▶ **Task item**
Your job is to restate each entry word for word.

▶ **Information shown**

++++++++

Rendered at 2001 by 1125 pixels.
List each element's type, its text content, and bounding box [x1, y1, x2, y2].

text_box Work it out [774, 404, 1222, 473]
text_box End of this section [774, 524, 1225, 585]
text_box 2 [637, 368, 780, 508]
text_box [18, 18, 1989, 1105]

++++++++

▶ **The completed task**
Rendered at 2001 by 1125 pixels.
List each element's type, its text content, and bounding box [x1, y1, x2, y2].

text_box Work it out [774, 404, 1222, 473]
text_box End of this section [774, 524, 1225, 585]
text_box 2 [637, 368, 780, 508]
text_box [18, 18, 1989, 1105]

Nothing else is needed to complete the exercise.